▶ **DOCUMENT PASSAGE**
━━━━

Page History

...

The Global Scan dashboard enables you to view the current status of all of the Elements (servers and devices, Applications, and SLAs) in your environment. When initially viewed, the Global Scan dashboard is displayed, and typically contains a list of all the Elements that are monitored by Uptime Infrastructure Monitor. The Elements table displays the following information:

the status and number of services that are associated with the Element
the number of recent service outages
CPU usage
hard disk usage
memory usage

For convenience, you can sort the Elements table by any outage type.

Service status indicators range from normal (green), to Warning (yellow), to Critical (red), and also include an Unknown state (gray). An Unknown state indicates that no performance data for the last 10 minutes exists for the Element. To avoid false positives, note that recently added Elements display this status until 10 minutes' worth of performance data is collected; also, in cases where the Uptime Infrastructure Monitor Data Collector service is down for more than 10 minutes, all Elements display this status until the service is restarted and enough data is collected.

The thresholds for the service status indicators are typically 70% for a warning state, and 90% for a critical state. These thresholds can be customized. For more information about managing reporting thresholds, see Changing Reporting Thresholds.

The Recent Incidents bar chart at the top left displays, in real-time, the number of service monitors that reported a non-OK status (CRIT, WARN, UNKNOWN, MAINT) during each of the past 24 hours. Note that host rechecks are included in the incident tally.

The Current Service Status pie chart at the top right visualizes the current availability of systems or devices. The services for unmonitored systems in groups are not shown in the pie chart.

Viewing More Information

You can view detailed information about an Element by clicking its name. To view the details of each metric (for example, CPU usage), click the number in the column for that variable to go to its Graphing page, where you can generate a graph.

━━━━

(Dataset entries)
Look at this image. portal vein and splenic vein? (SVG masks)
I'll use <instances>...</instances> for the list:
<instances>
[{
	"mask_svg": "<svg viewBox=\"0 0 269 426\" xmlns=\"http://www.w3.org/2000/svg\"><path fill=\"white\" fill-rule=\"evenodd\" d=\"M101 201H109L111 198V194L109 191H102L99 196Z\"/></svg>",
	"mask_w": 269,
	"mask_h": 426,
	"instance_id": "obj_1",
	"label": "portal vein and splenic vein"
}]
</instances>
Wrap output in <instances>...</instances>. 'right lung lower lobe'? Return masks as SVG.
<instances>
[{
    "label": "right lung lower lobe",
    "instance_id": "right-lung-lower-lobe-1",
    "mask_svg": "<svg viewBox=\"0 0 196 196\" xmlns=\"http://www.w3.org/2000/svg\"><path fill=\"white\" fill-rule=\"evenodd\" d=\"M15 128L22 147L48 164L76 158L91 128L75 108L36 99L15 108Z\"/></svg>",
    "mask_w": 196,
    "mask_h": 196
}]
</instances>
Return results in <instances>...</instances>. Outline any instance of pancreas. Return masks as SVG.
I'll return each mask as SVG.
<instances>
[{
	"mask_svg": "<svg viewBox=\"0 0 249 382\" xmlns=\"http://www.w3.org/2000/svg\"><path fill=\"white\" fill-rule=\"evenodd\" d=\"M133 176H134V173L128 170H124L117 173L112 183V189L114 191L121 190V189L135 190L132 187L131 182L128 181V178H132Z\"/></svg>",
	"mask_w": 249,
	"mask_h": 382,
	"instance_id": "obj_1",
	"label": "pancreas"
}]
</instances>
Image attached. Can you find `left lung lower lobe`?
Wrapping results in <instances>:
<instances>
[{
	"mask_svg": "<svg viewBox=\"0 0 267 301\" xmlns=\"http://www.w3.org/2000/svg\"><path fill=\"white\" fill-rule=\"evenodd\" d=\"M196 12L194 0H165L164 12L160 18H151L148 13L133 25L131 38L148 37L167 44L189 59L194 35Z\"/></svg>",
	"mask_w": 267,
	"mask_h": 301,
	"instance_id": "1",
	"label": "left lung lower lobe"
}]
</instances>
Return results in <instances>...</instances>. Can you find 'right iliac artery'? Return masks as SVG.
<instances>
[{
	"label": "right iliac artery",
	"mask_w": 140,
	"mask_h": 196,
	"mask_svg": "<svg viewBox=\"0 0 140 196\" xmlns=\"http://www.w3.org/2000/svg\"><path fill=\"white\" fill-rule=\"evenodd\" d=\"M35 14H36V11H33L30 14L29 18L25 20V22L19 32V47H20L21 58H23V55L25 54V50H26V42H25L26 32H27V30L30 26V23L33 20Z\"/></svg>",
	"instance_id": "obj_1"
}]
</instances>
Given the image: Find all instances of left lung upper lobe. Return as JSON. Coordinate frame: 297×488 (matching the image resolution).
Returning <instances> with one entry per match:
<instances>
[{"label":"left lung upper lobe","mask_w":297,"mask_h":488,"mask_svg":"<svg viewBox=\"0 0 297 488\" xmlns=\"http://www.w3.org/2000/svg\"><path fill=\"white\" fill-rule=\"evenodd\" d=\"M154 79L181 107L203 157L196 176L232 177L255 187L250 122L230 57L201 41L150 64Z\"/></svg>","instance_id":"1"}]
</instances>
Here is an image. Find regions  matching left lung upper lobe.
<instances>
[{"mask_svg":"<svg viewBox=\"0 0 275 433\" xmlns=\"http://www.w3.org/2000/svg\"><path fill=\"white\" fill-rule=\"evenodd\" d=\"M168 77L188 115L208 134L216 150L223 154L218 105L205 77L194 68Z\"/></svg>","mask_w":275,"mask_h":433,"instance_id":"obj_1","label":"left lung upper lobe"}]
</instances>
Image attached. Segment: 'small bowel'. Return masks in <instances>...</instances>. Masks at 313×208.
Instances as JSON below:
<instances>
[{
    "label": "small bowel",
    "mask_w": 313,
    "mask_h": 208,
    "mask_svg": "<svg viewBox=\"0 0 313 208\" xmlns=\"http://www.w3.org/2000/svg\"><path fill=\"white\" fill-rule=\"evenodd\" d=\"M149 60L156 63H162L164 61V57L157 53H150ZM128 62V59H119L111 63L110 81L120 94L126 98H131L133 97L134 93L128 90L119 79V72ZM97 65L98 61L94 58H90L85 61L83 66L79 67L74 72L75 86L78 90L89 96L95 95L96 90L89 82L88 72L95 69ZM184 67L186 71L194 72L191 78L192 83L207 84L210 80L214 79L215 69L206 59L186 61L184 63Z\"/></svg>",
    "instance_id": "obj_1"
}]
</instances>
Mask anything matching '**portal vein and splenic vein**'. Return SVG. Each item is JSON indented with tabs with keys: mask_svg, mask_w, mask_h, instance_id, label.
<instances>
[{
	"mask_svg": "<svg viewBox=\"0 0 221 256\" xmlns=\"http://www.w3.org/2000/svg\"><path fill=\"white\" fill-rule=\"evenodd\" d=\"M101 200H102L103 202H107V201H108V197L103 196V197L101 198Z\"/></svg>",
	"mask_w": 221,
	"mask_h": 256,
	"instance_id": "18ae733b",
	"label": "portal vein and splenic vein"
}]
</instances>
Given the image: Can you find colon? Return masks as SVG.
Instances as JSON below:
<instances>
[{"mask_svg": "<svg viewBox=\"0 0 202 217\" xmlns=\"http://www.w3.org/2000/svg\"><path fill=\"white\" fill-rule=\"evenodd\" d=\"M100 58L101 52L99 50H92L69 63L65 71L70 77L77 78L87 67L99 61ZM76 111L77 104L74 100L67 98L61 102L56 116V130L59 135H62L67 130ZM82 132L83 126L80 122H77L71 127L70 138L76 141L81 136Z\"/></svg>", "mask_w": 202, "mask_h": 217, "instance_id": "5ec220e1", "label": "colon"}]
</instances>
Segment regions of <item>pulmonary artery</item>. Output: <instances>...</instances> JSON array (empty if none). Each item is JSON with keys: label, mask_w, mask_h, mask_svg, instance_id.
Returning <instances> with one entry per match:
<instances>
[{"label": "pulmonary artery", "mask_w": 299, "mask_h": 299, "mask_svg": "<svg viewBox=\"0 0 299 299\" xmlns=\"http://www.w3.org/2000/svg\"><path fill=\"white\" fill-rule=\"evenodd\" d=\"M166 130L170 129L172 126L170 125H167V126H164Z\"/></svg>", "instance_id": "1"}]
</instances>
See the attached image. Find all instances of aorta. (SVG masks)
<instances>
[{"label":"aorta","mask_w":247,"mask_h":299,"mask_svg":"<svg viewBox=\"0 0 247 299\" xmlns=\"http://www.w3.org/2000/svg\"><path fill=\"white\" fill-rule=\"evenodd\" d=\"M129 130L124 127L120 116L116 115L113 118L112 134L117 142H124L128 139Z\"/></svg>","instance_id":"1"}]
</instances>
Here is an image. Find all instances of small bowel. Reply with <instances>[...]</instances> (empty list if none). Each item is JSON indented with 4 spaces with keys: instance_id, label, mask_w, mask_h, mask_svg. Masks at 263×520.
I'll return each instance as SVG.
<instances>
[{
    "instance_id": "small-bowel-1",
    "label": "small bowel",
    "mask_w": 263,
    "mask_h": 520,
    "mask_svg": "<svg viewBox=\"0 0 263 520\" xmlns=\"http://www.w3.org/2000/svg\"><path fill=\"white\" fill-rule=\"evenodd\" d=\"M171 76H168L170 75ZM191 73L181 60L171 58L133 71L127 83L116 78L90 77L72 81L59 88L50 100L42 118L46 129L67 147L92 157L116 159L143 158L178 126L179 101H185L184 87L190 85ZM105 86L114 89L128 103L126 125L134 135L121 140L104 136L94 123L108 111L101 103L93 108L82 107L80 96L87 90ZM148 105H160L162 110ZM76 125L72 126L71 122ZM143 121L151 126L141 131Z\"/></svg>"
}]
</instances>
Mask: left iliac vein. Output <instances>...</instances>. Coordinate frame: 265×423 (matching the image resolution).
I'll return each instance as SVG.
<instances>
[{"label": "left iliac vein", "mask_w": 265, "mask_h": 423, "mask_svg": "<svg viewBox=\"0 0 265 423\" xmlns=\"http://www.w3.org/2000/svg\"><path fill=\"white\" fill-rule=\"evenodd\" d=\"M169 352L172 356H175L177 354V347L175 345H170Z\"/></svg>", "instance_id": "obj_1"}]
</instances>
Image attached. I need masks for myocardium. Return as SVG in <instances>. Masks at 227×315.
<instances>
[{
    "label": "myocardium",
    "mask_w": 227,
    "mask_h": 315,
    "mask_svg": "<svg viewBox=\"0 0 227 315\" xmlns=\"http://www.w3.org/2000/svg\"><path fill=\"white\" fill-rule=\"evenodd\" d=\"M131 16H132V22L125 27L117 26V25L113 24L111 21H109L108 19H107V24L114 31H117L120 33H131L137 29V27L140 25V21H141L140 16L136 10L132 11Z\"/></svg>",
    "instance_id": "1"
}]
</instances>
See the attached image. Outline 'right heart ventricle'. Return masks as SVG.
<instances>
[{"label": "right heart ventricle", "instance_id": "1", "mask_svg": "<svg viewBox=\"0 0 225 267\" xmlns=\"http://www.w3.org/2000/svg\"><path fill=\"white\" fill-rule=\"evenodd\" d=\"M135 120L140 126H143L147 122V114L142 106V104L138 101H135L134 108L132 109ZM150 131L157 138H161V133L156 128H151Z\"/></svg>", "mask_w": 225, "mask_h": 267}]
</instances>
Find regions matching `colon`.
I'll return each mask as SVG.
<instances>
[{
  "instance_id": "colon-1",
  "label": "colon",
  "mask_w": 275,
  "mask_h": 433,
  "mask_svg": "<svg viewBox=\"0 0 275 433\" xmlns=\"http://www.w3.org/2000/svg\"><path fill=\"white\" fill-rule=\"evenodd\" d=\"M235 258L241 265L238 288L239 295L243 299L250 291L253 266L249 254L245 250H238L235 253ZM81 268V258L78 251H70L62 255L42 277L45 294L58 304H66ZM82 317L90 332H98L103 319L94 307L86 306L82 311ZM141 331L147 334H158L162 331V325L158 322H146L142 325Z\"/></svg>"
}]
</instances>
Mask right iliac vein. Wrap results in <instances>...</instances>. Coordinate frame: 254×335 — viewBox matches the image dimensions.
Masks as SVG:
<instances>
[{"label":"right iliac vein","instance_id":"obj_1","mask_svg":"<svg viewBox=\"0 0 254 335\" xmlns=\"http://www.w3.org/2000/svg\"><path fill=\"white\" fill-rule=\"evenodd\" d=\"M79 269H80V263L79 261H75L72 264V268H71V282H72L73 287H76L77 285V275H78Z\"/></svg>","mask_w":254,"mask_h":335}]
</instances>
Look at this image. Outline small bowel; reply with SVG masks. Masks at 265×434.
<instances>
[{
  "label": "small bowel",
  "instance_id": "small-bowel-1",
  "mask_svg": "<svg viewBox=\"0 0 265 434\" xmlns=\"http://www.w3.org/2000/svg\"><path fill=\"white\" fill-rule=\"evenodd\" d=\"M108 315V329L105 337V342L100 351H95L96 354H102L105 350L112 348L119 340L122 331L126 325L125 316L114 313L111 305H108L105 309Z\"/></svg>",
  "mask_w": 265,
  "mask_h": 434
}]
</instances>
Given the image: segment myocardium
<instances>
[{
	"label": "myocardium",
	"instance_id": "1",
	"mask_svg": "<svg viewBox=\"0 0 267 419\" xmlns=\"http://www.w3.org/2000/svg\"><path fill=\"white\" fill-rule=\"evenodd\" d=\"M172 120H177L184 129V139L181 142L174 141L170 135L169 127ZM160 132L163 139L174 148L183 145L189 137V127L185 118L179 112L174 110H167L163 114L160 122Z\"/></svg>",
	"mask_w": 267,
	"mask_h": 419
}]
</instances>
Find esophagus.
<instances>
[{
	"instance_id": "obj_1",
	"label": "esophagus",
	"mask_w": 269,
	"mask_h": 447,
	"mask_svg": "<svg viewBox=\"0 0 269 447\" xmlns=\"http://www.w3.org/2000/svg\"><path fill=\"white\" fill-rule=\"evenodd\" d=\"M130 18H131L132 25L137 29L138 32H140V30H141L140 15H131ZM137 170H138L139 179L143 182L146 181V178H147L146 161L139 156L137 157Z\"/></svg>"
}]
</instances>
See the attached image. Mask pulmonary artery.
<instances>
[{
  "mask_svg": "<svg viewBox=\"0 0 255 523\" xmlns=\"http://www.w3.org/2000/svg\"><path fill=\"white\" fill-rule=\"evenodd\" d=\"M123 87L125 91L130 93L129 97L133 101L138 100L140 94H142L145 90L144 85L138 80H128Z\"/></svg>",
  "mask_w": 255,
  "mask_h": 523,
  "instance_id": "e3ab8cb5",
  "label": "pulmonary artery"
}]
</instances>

━━━━

▶ **WHAT TO WORK ON**
1. In the Global Scan dashboard text, what does a gray Unknown service status mean?
2. Extend the Global Scan dashboard text, picking up after its final sentence.

▶ **PER-TASK ANSWERS**
1. No performance data exists for the Element for the last 10 minutes.

2.
When you click the file folder icon to the left of a system name, an expanded view of the server information appears:

Image Modified

Uptime Infrastructure Monitor displays the following information for the system in the expanded view:

the first section displays the names of the services associated with the Element, as well as their current states
the second section lists the top five CPU-consuming processes for the Element
the third section displays up to five of the most recent error messages reported by the Uptime Infrastructure Monitor agent or Windows' Service Control Manager

Groups and Views in the Global Scan Dashboard

When you create groups or views (see Working with Groups and Working with Views), they appear in their own sections in the Global Scan dashboard. The following information is displayed:

the names and descriptions of the groups
the number of Elements in each group
the status of the hosts that make up the group
the number of alerts per group

When you click a group or view in the Global Scan dashboard, the systems that make up the group or view and details about their status are displayed.

Resource Scan

Resource Scan is a dynamically-updated dashboard that reports the percentage of various resources that are used by the servers and groups of servers in your environment. Access this dashboard by clicking the Resource Scan tab. This dashboard is comprised of several components: performance gauges, charts, and Element tables.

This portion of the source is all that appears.